If that regular user account/password is compromised in any way, you've instantly granted the attacker access to decrypt the FDE and access admin privileges. That being said, once an attacker has local admin privileges... it's no longer your device.

I can't recommend only changing 1/3 of these passwords. Make them all different and strong if you are looking to make your device less penetrable.


By using the same password for your non-admin and admin accounts, you have essentially defeated the purpose of having the non-admin account. It is now trivial to escalate from a compromise of the non-admin account to the admin account. If you are going to use the same password for both, consider not having a non-admin account at all. At least that way you will be aware of the risks you are taking.

Of course, it is less trivial to get admin privileges when the accounts are separate, even if the passwords are the same. There is some value there because an attacker would have to discover the passwords are the same. This is essentially Security through Obscurity, which is bad practice.

The FDE password protects you against someone stealing your device or hard drive. An attacker who has hacked your unprivileged user, most of the time, won't be the same attacker who is stealing your physical device. This is however untrue of law enforcement or government actors. Depending on your threat model, reusing passwords for FDE and user accounts becomes more or less severe.
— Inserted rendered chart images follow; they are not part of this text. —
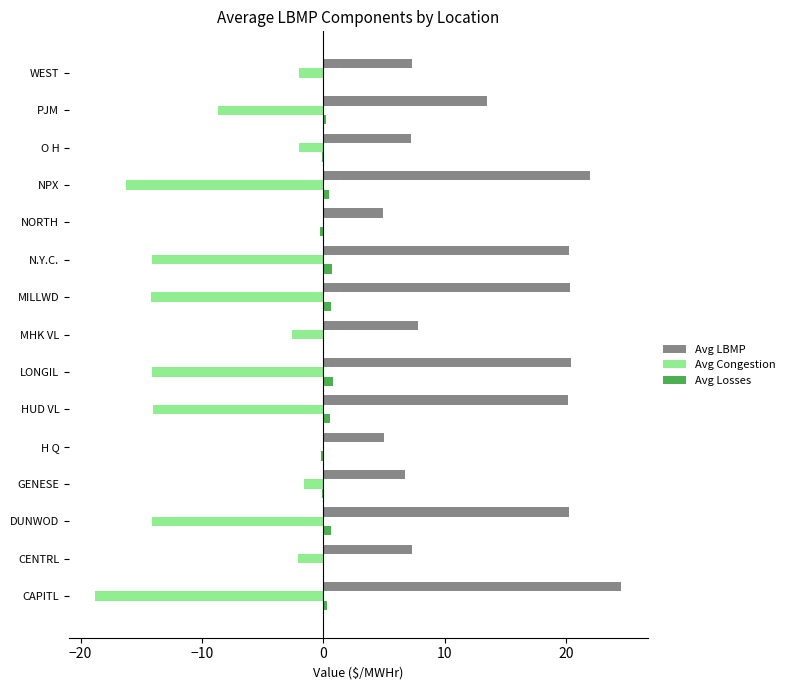

Is the value of Avg Congestion at LONGIL greater than the value of Avg LBMP at GENESE?

No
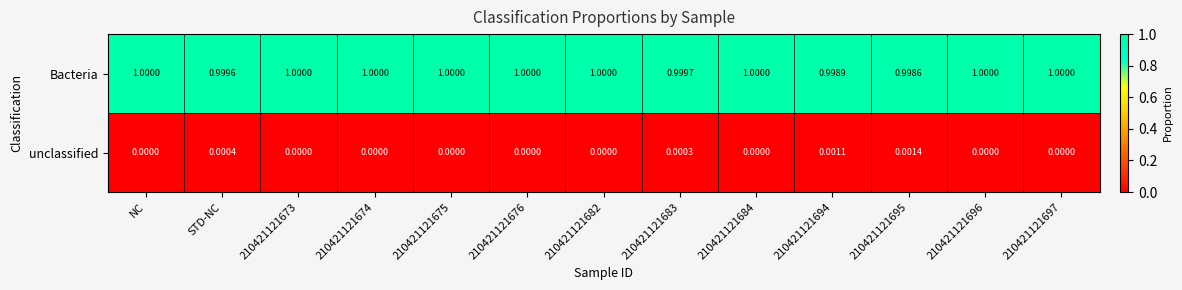

Rank the series by their maximum value, from lowest to highest.

unclassified, Bacteria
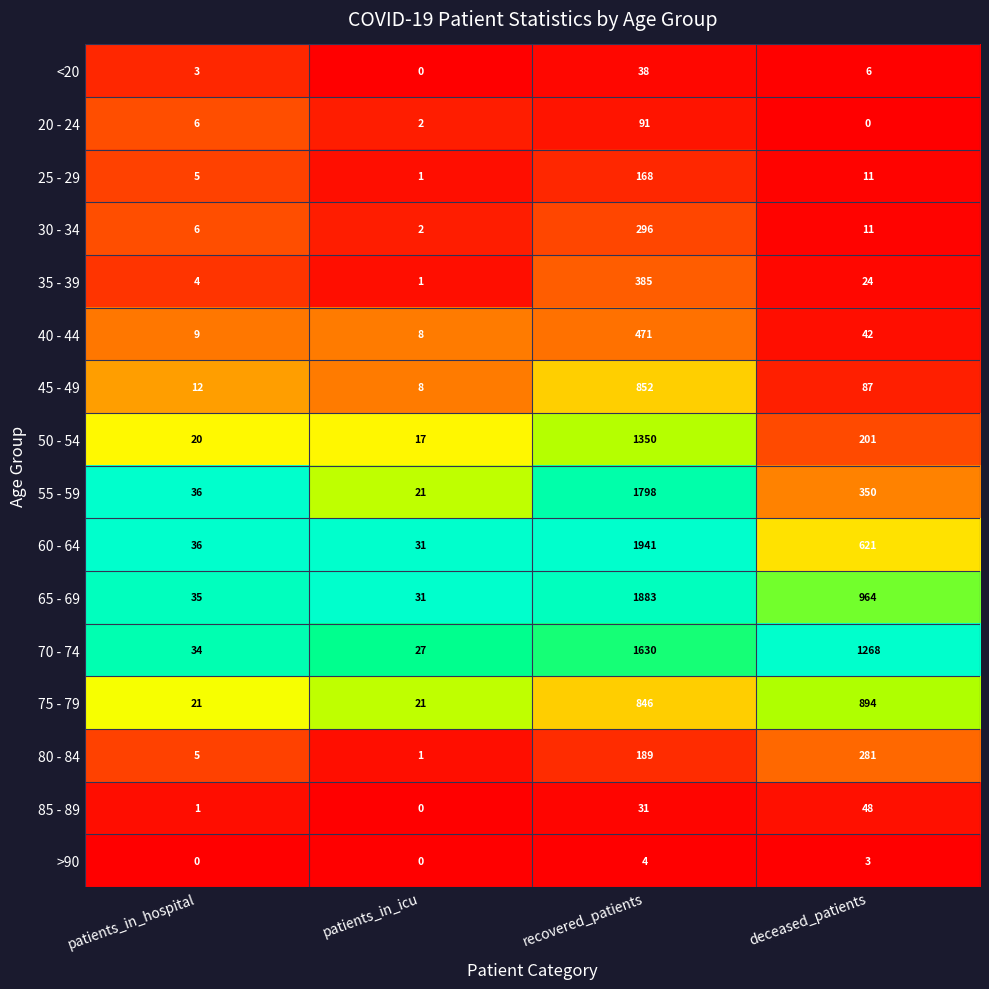

Where does the <20 series first go above 6?

recovered_patients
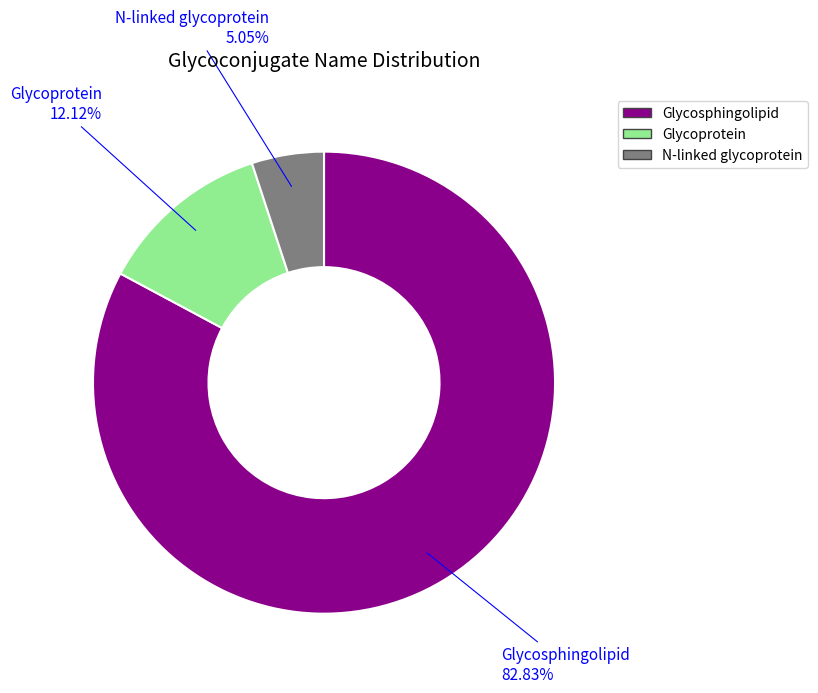

What is the ratio of the value at Glycosphingolipid to the value at N-linked glycoprotein?

16.4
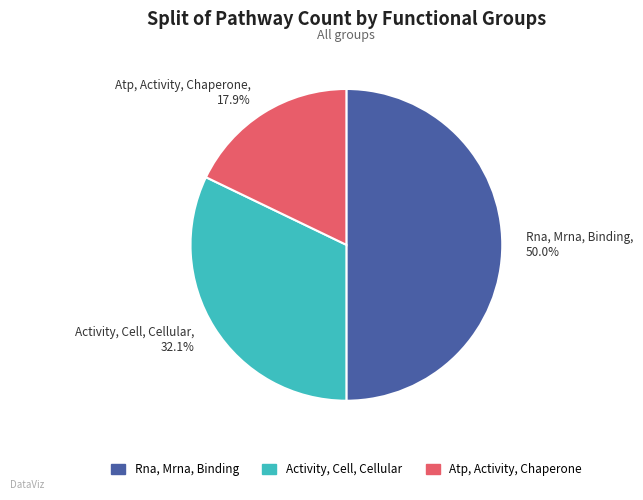

What is the total percentage of Rna, Mrna, Binding and Activity, Cell, Cellular?

82.1%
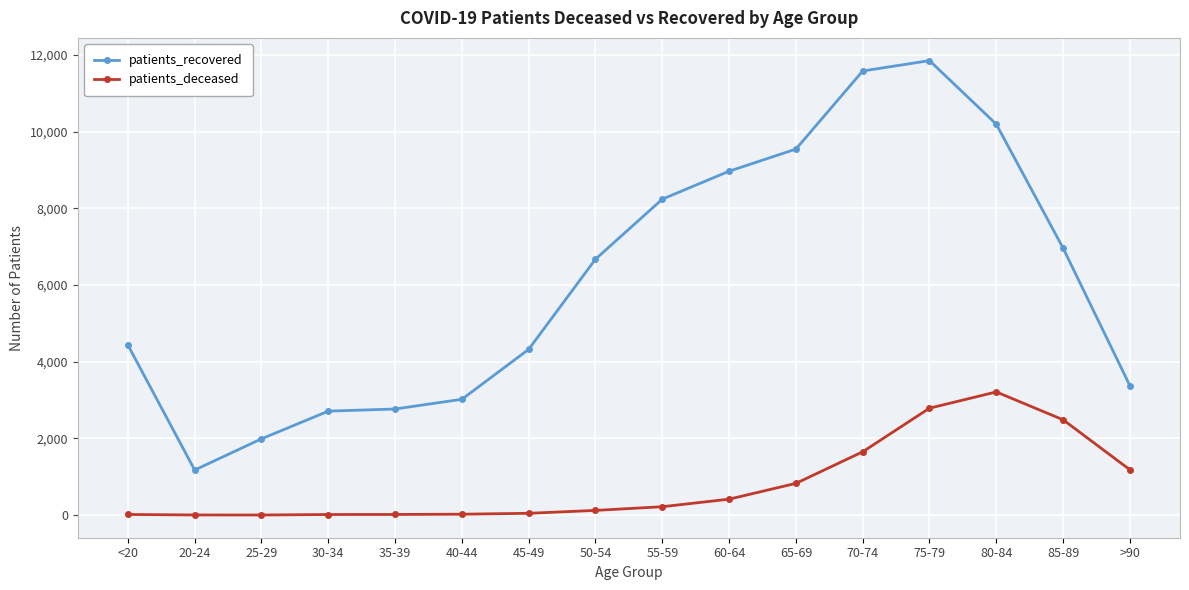

The patients_deceased series shows 2248 at 70-74. True or false?

False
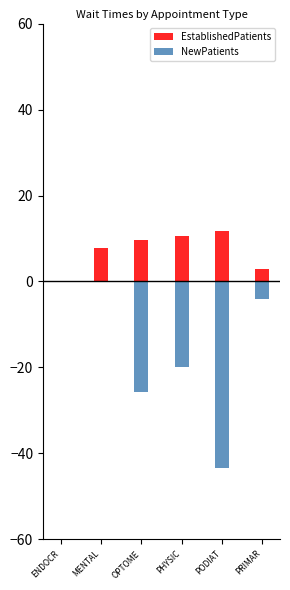

Reading left to right, list all the values displayed in this chart.

EstablishedPatients: 0.0	7.9	9.7	10.5	11.7	2.8
NewPatients: 0.0	0.0	-25.8	-19.9	-43.3	-4.1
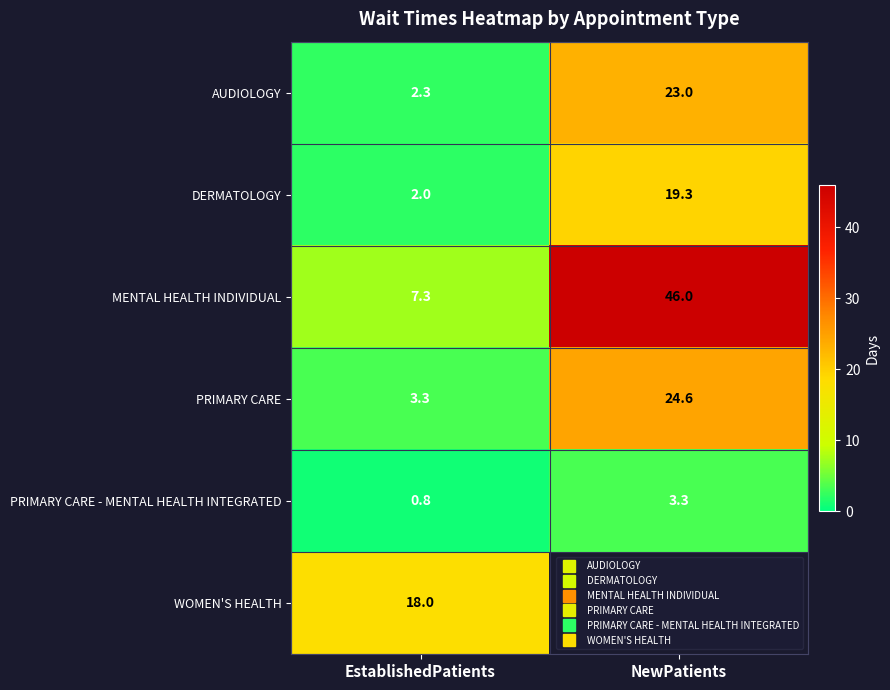

Is it true that MENTAL HEALTH INDIVIDUAL equals 3.8 at EstablishedPatients?

False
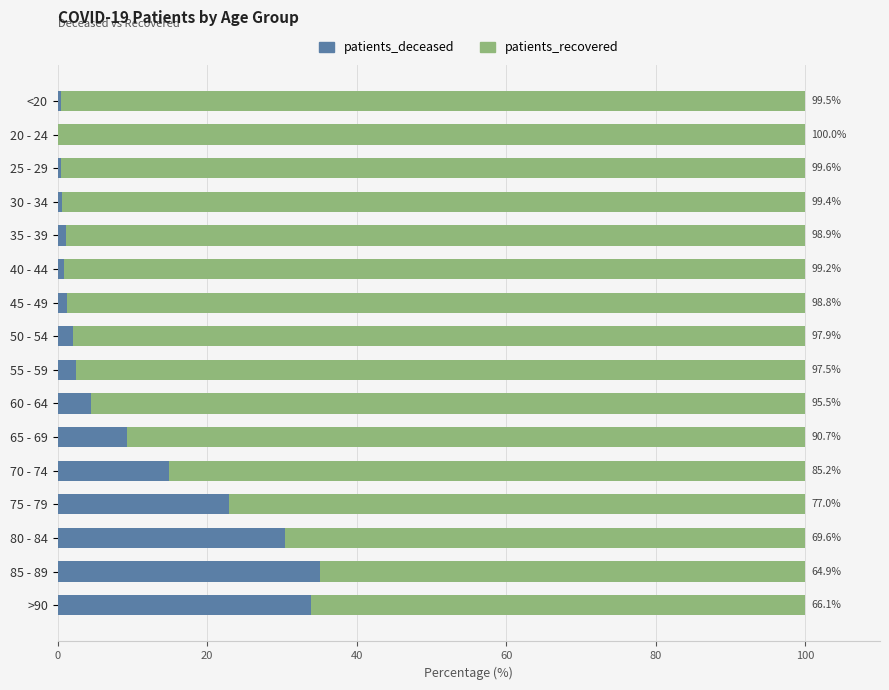

What are all the series names shown in the legend?

patients_deceased, patients_recovered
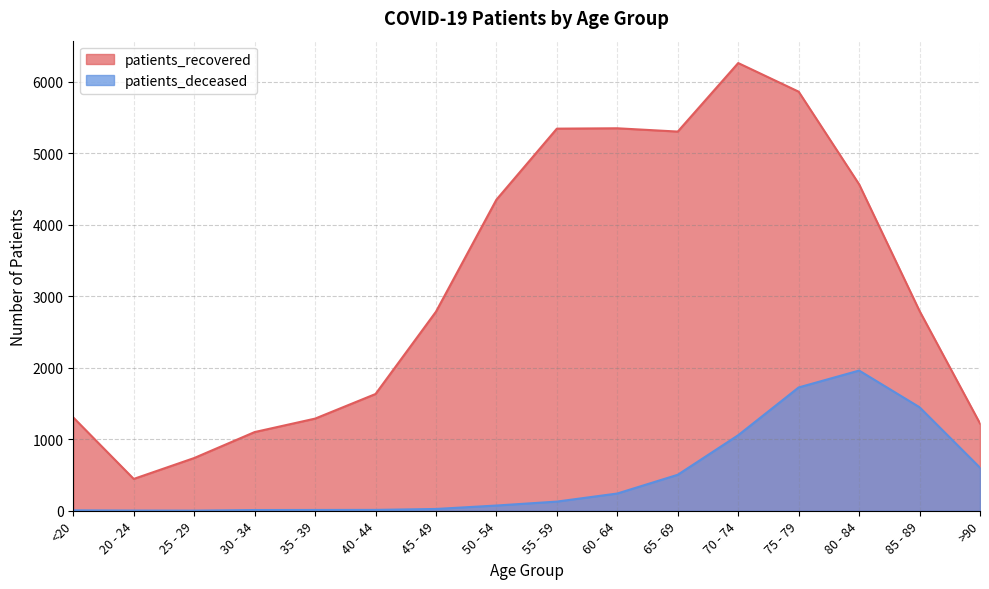

True or false: patients_recovered and patients_deceased cross at least once.

False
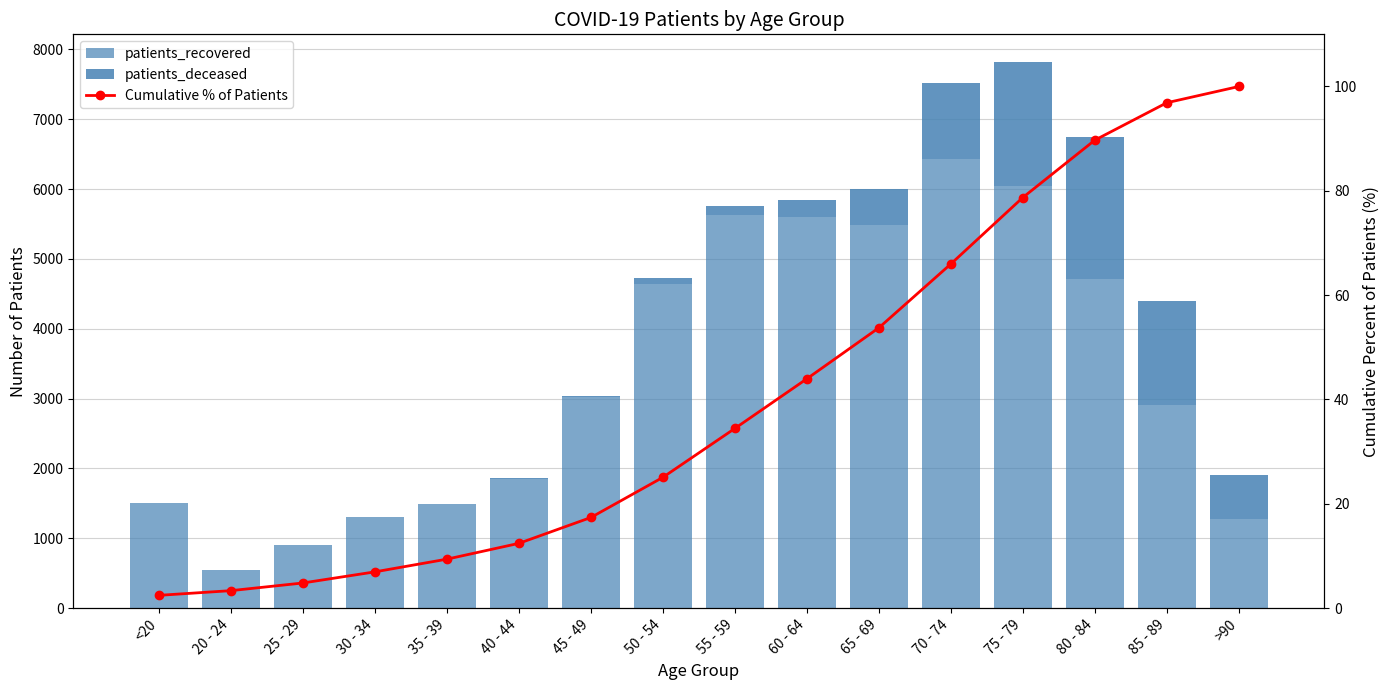

What is the difference between the second highest and second lowest values in the patients_deceased series?

1784.0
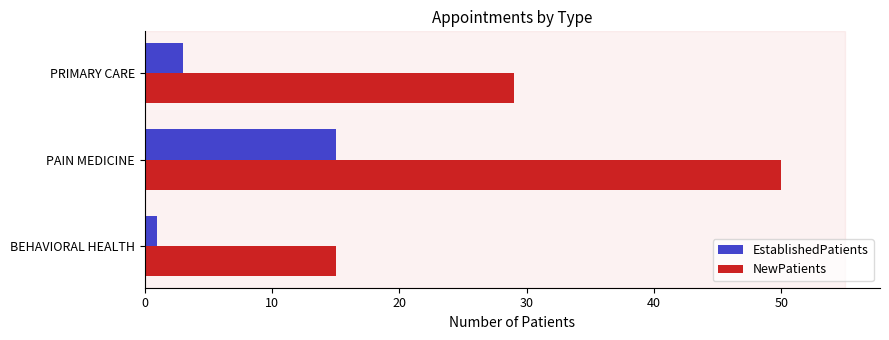

Which series has the largest range (max minus min)?

NewPatients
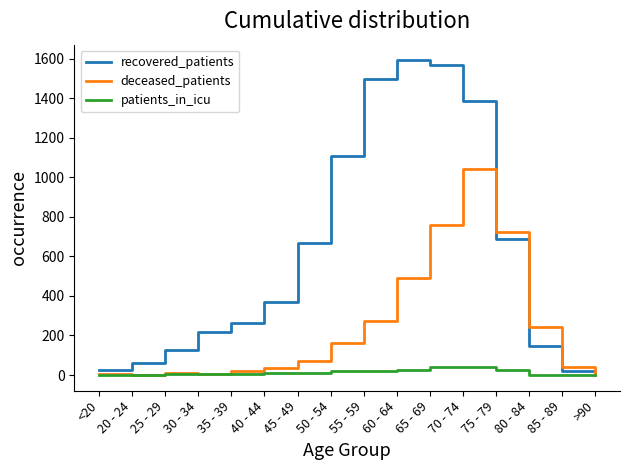

At which label is deceased_patients closest to 521?

60 - 64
However, it is almost always a bad practice.

  • -1 for "consider not having a non-admin account at all." Linux machines are usually set up with sudo, where you use your own account password to securely elevate to admin account. It's not necessarily insecure when implemented properly.
    – Lie Ryan
    Aug 2, 2017 at 1:43
  • A sudo user IS an administrator user. root is equivalent to system in Windows land. The equivalent example would be using nobody's password as a sudo group member's password. I'd appreciate if you remove the -1.